Relief is finally at hand. The strange, intractable problems that have plagued Windows 8 since it was first shipped a year ago are being addressed and, in some cases, fixed. Or perhaps I should say that most of them have been addressed. But for reasons that remain unknown, there are features of Windows 8.1 that you will still need but aren’t there.
On the other hand, the upgrade process is fairly simple for most users, and even better, it’s probably going to be free. But the discount price for upgrading from a previous version of Windows is gone.
Everyone will pay the same whether it’s for an entirely new version of Windows or an upgrade from a previous version. In addition, the only previous version from which you can upgrade is Windows 7. If you have Windows XP or Vista, you’re out of luck.
The good news is that Microsoft has worked to ease the learning curve with Windows 8.1. There’s a lot of new context-sensitive help and a new app aimed at providing hints and tips that make it easier to figure out what you want the new version of Windows to do. You get prompts for features such as the active corners, so that when you move your mouse in the direction of the lower right, for example, you get told that the Start button is there.
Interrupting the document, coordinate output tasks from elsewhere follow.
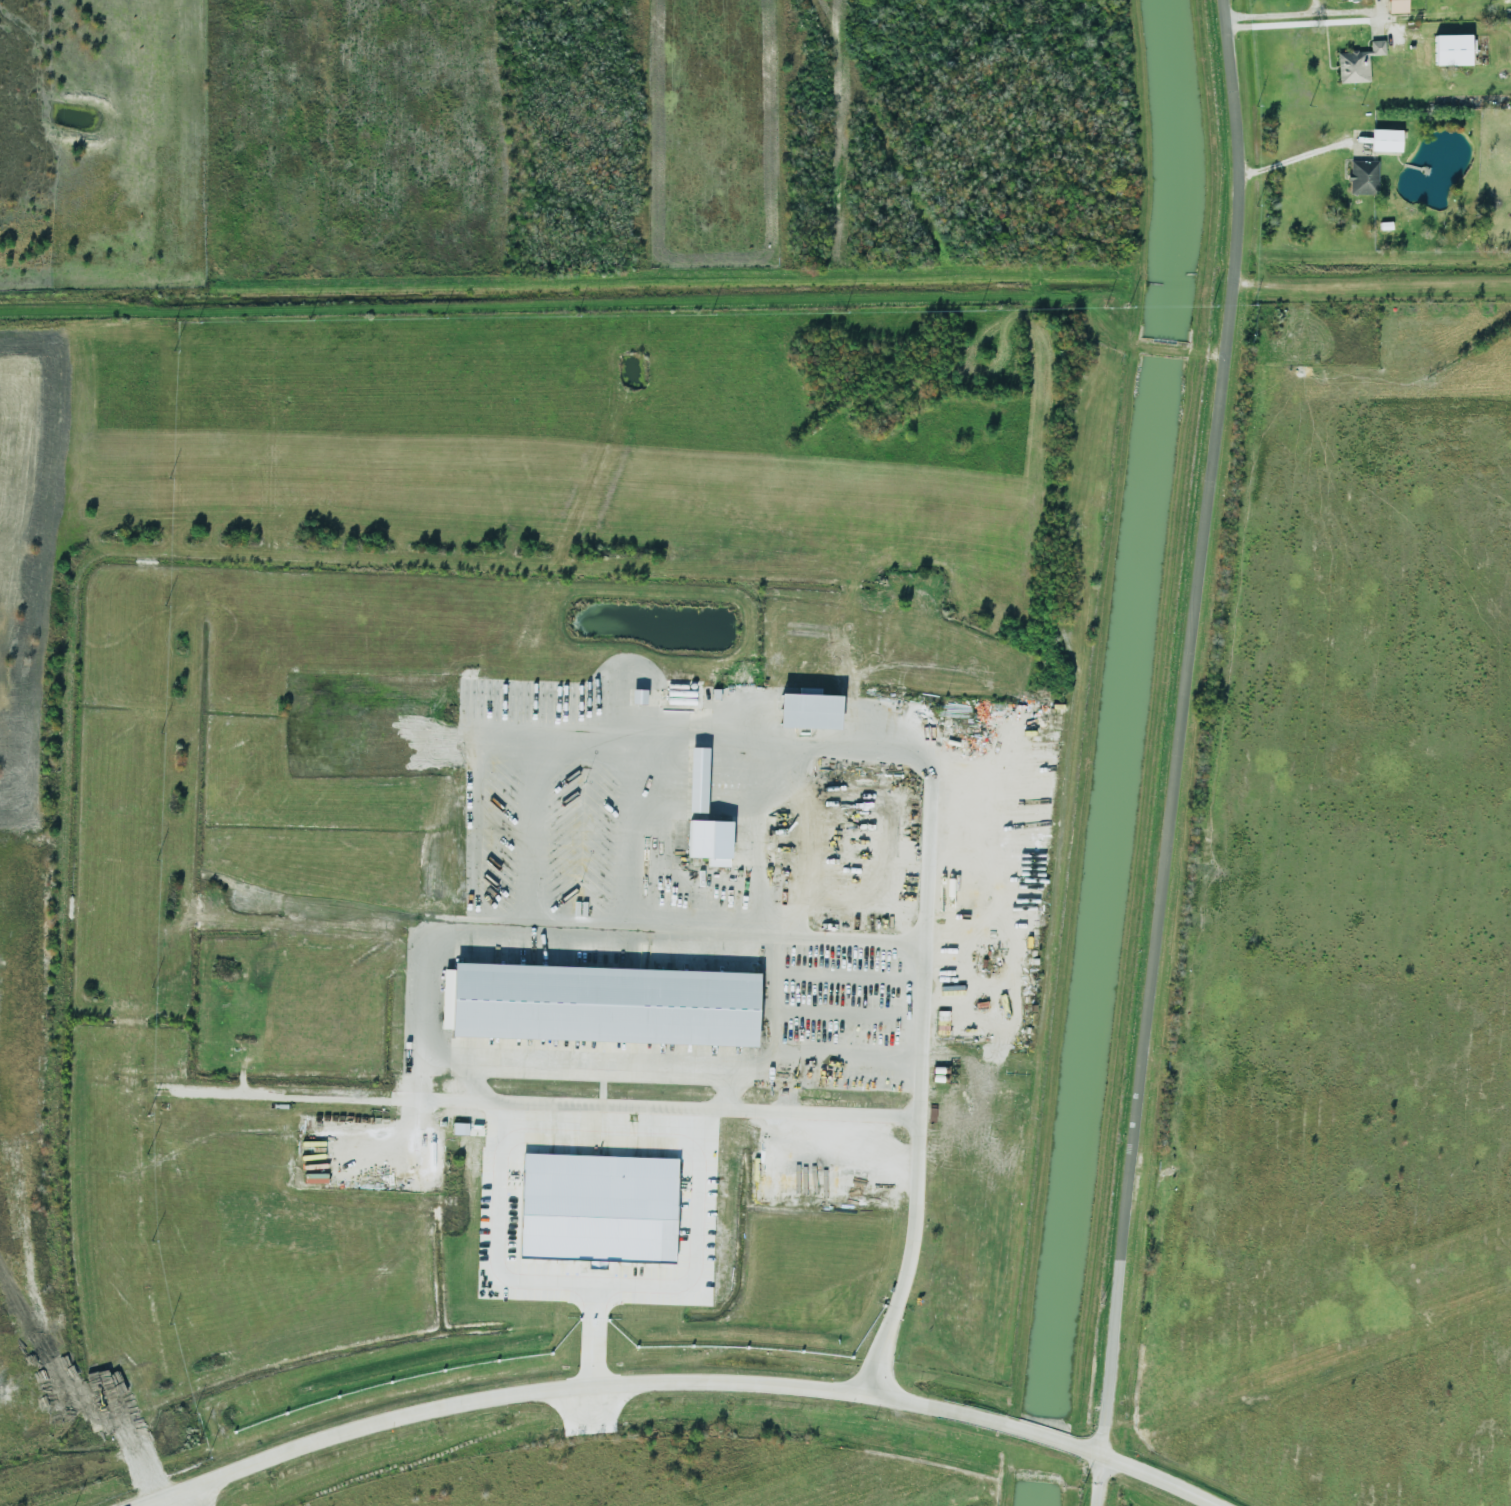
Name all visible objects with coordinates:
building: (1396, 5)
road: (1314, 6)
road: (1295, 13)
road: (1296, 23)
building: (1452, 48)
building: (1356, 62)
building: (1384, 139)
road: (1287, 160)
building: (1362, 176)
road: (1261, 282)
road: (1119, 330)
road: (1165, 348)
road: (1209, 352)
building: (636, 695)
building: (807, 709)
river: (1130, 753)
road: (1181, 753)
building: (696, 778)
building: (709, 840)
road: (427, 999)
road: (772, 1000)
building: (599, 1003)
road: (470, 1080)
road: (791, 1084)
road: (1180, 1085)
road: (725, 1089)
road: (919, 1093)
road: (656, 1110)
building: (459, 1127)
building: (594, 1211)
road: (495, 1237)
road: (673, 1284)
road: (563, 1386)
road: (1036, 1433)
road: (1140, 1473)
But that’s not to suggest that the old-and-yearned-for Windows 7 Start button is back. This Start button will allow you to launch some applications, but the old ability to launch programs that you use a lot still hasn’t returned. But if you right-click on the new Start button, you’ll get a menu with most of what you want.
Other things that users have asked for have appeared in Windows 8.1. For example, you no longer need to boot the computer into the Start Screen with its tiles and apps. Instead you can boot into the desktop, just like you could with earlier versions of Windows.
This is a good thing, because even though apps may show up on the tiles of the Start Screen, you’ll find that most of them still drop you into the desktop before the app is launched. So if you’re going to run, for example, Microsoft Word anyway, you might as well start at the desktop.
One thing that Microsoft took away when it launched Windows 8 is now back with Windows 8.1, and that’s the ability to pick your own default programs.
Windows 8.1 Upgrade Delivers Good and Bad News
Previously, you had no choice but to accept Internet Explorer 11 as your browser with Windows 8, for the simple reason that IE11 is no longer a separate application. It’s part of Windows 8 and now 8.1.
Even though you could install a different browser and use it as the default for opening links, IE was still there and handled a number of functions. Now you can turn Internet Explorer off completely, but it’s still there and some parts of Windows may still make use of it.
While it’s hard to believe sometimes that people actually missed the old Windows interface, apparently they do. With the new update to Windows, you don’t really have to look at the tiles on the Start Screen again.
However one thing that some people really disliked about Windows 8, in whatever incarnation, was the use of live tiles on the Start Screen. I’ve heard complaints about how distracting the live tiles were from people starting with the first Windows Phone 8 release. With larger screens, live tiles became even more distracting. Now you can turn off the live information. You can also resize and relocate those tiles.
Unfortunately, some things weren’t fixed. The biggest disappointment is the support for POP3 in the mail program. While the standard mail program has been extensively reworked, and it’s got a lot of nice features, you still can’t use POP3. The only solution is to use Outlook.com to access your POP services, or to install Outlook, whether as part of Microsoft Office or as part of Office 365. Of course, you can always use a third-party mail app.
Getting the Windows 8.1 upgrade is fairly straightforward. If you already have Windows 8, it’ll show up in the Windows Store. Once you select the upgrade it’ll be installed automatically. It’s worth noting that your Windows 8 apps will be updated automatically once Windows 8.1 is installed.
If you don’t have Windows 8, or if you don’t want to install it from the Windows Store, Microsoft will also have .iso files available so that you can create a DVD or install it from a USB drive.
If you’re running Windows 7, you can update to Windows 8.1 and your information will be retained. But you’ll need to reinstall your applications. If you have an earlier version of Windows, you’ll need to perform a fresh installation. Going to Windows 8.1 from an earlier version of Windows isn’t free.
While the Windows 8.1 upgrade is theoretically available starting at 7 a.m. EST on Oct. 17, you might want to wait until later in the day, or maybe even until the next day, to download Windows. You can assume that the servers around the world will be clogged.
Editor’s Note: This story was updated to clarify the browser selection process in Windows 8.1.